We examined relaxations and changes in K(+) current evoked by 8-iso-prostaglandin E(2) and prostaglandin E(2) in porcine tracheal smooth muscle. Both autacoids completely reversed cholinergic tone; blockade of thromboxane A(2) receptors had no effect on relaxations to either compound. 8-iso-prostaglandin E(2) and prostaglandin E(2) suppressed outward K(+) currents while the thromboxane A(2) receptor agonist U46619 (9, 11-dideoxy-9a,11a-methanoepoxy prostaglandin F(2alpha)) had no significant effect. During thromboxane A(2) receptor antagonism, however, 8-iso-prostaglandin E(2) markedly augmented K(+) currents while prostaglandin E(2) no longer suppressed K(+) currents, indicating that the inhibition of K(+) currents by both compounds was thromboxane A(2) receptor-mediated.
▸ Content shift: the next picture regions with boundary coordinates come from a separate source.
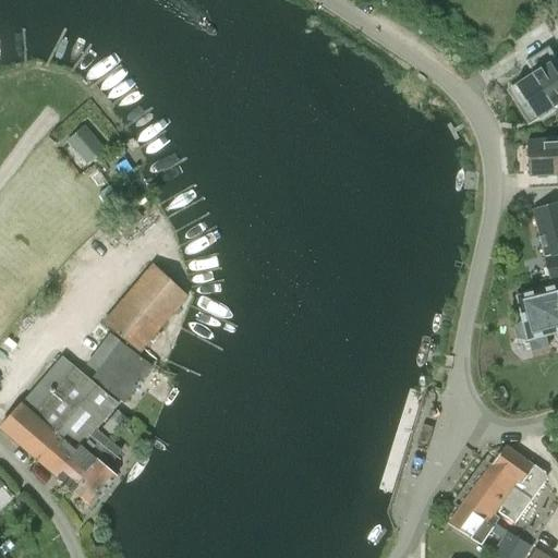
[(532,74),(516,84),(538,119),(557,106),(557,62),(548,47),(524,62),(532,74)]
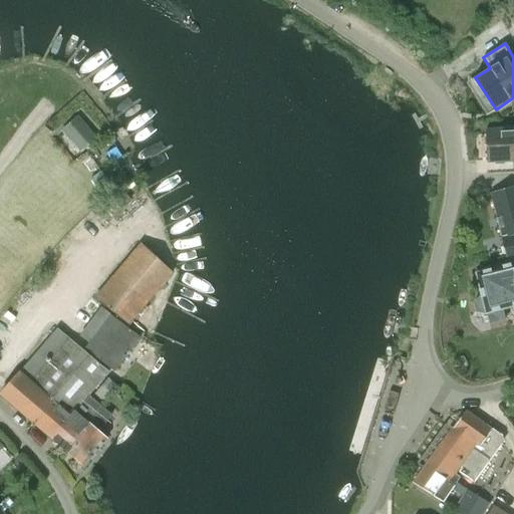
[(77,115),(60,131),(64,135),(79,152),(95,138),(77,115)]
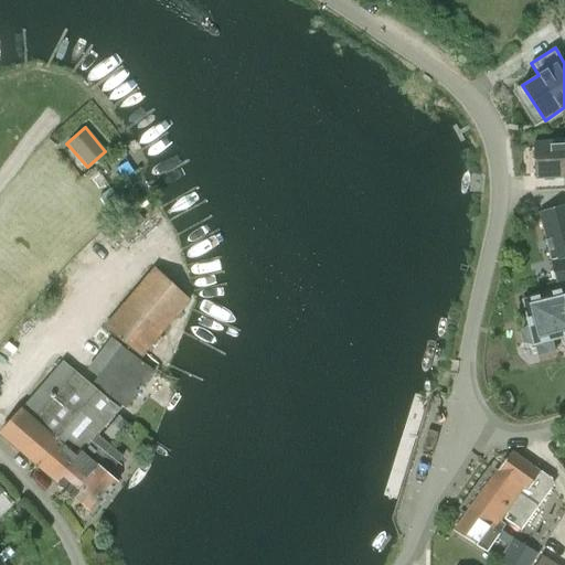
[(564,141),(534,142),(535,179),(564,178),(564,141)]
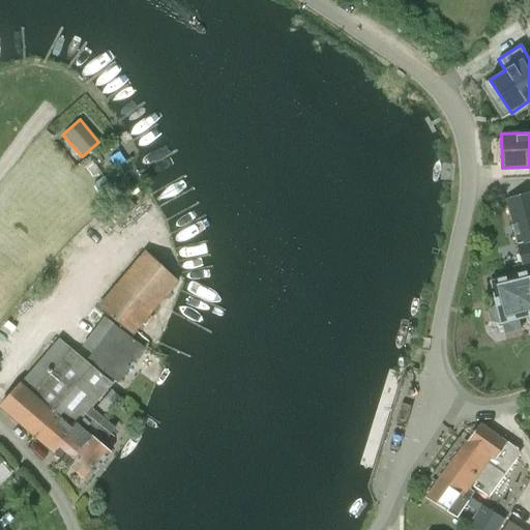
[(119,151),(110,157),(116,168),(125,162),(119,151)]
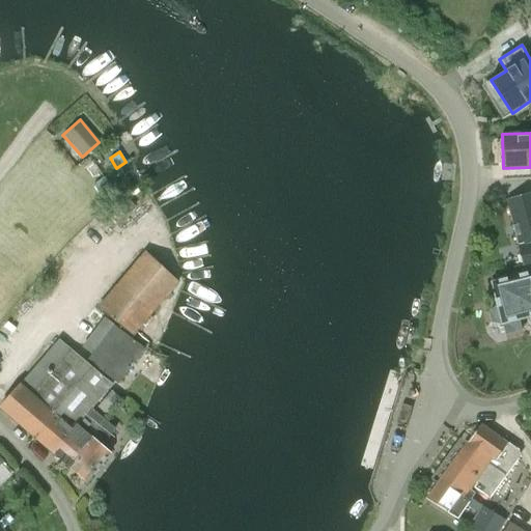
[(530,193),(507,199),(525,269),(530,267),(530,193)]
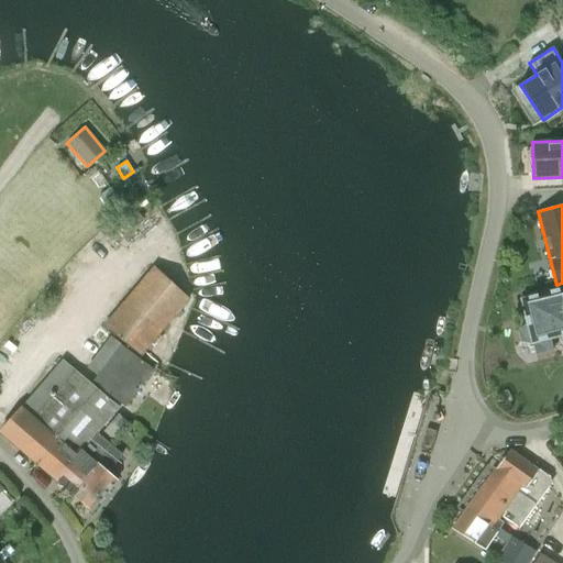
[(133,210),(110,234),(120,243),(143,219),(133,210)]
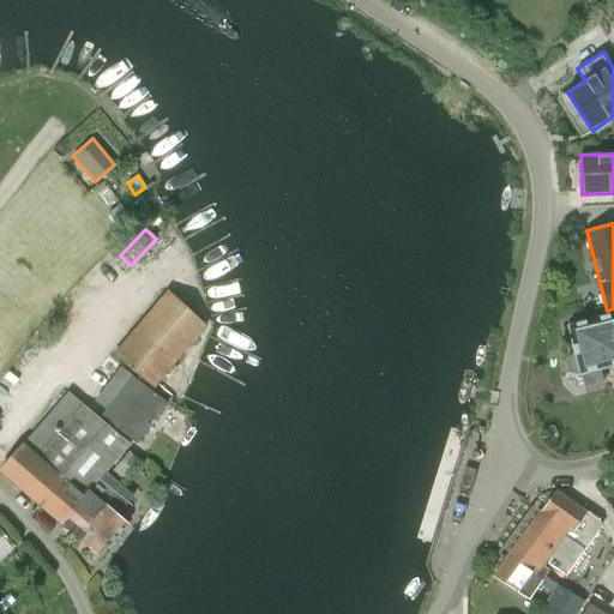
[(114,360),(151,391),(169,371),(206,326),(168,294),(114,360)]
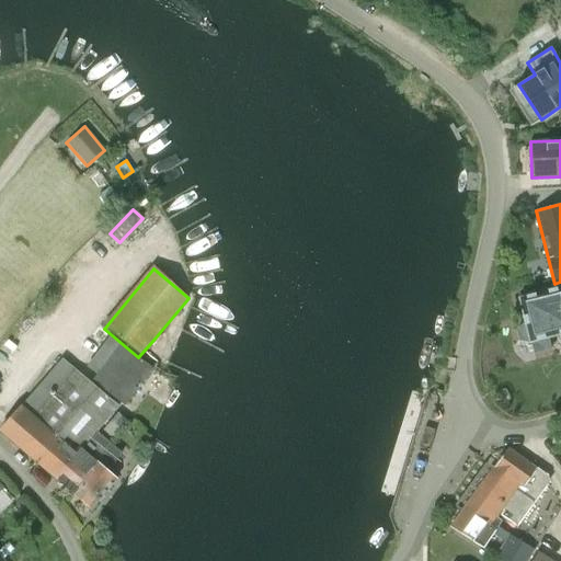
[(524,323),(516,329),(518,339),(529,343),(531,343),(534,353),(551,348),(548,338),(560,333),(560,286),(517,298),(524,323)]
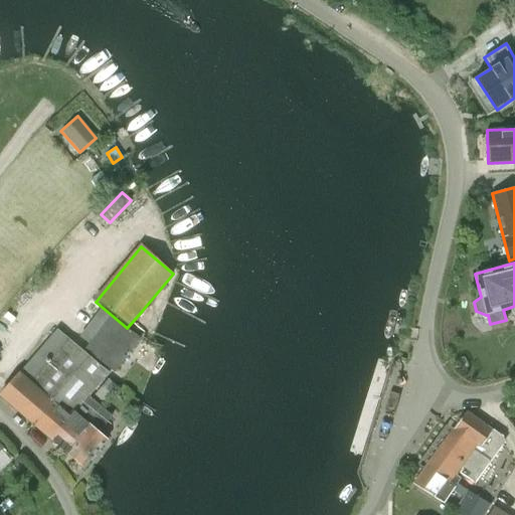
[(130,354),(140,341),(99,311),(78,338),(90,346),(84,351),(111,370),(121,358),(120,357),(125,350),(130,354)]
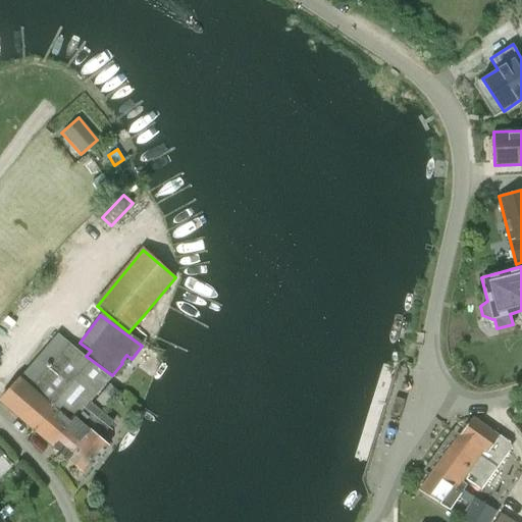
[(0,399),(0,400),(33,428),(89,362),(57,334),(0,399)]
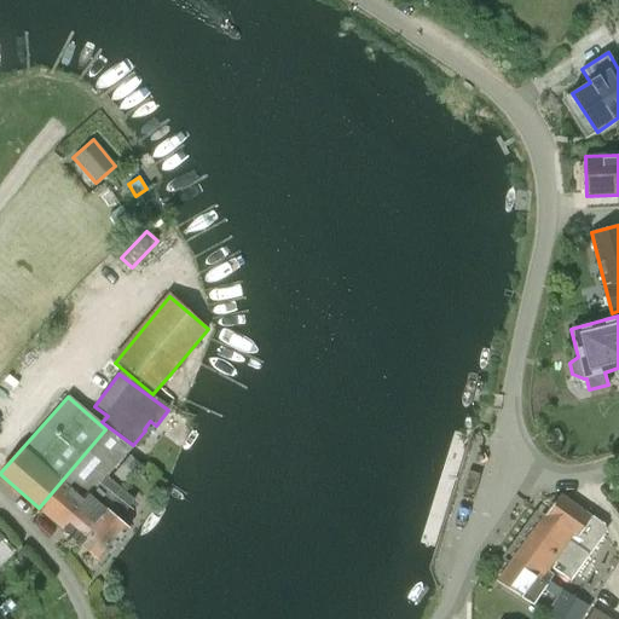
[(105,429),(39,508),(102,561),(129,530),(116,519),(132,501),(121,491),(120,492),(105,478),(129,450),(105,429)]
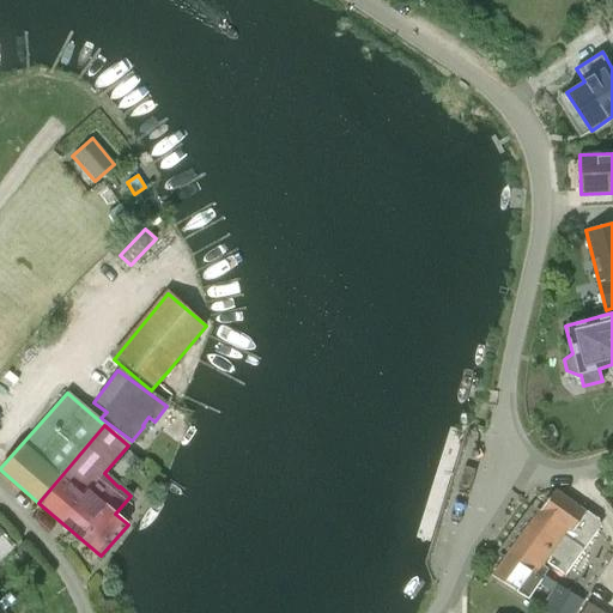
[(128,451),(111,471),(125,480),(140,461),(128,451)]
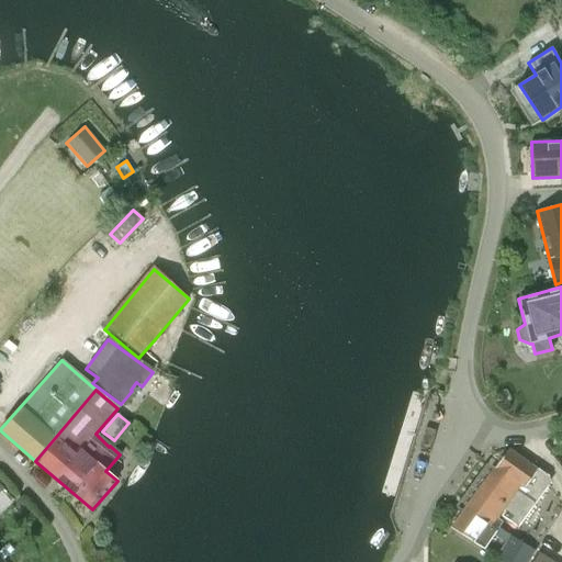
[(473,496),(499,515),(518,527),(549,483),(548,476),(506,449),(473,496)]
Furthermore, the observation that K(+) currents were augmented by 8-iso-prostaglandin E(2) but not by prostaglandin E(2) suggests that the salutory effect is not exerted through a prostaglandin E receptor. Additionally, our observations argue against any causal role for K(+) current activation in mediating relaxations evoked by isoprostanes or by prostaglandin E(2). We conclude that 8-iso-prostaglandin E(2) relaxes porcine tracheal smooth muscle independent of K(+) current activity, and that 8-iso-prostaglandin E(2) may also act at a non-thromboxane A(2)/non-prostaglandin E receptor to augment K(+) currents.